§ **Job**
In the records below, find each line with the word "Funktion" and copy it.

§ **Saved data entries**

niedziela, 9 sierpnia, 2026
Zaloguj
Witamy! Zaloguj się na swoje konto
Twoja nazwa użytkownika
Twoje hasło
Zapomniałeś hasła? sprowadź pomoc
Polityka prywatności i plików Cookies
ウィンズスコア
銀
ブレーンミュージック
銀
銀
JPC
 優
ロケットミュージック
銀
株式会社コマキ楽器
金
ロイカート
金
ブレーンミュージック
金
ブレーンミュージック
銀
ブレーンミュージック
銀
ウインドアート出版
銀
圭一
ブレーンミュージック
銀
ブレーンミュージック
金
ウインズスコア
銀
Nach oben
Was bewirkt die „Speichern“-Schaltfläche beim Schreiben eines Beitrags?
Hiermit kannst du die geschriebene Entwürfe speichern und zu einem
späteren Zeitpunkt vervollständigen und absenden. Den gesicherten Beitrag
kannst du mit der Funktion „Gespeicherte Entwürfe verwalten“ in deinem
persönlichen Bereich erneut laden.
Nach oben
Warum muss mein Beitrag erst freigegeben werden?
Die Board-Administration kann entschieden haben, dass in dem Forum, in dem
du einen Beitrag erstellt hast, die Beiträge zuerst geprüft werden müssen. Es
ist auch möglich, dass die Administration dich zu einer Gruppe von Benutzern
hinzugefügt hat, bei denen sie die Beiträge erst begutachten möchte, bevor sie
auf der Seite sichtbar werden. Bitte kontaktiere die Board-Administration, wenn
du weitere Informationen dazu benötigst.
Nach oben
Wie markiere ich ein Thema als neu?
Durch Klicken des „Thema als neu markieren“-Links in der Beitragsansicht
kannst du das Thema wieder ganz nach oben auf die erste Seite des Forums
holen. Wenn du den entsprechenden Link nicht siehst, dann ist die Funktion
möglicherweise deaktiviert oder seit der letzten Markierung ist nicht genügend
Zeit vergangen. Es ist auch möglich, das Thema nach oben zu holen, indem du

§ **Task response**
kannst du mit der Funktion „Gespeicherte Entwürfe verwalten“ in deinem
holen. Wenn du den entsprechenden Link nicht siehst, dann ist die Funktion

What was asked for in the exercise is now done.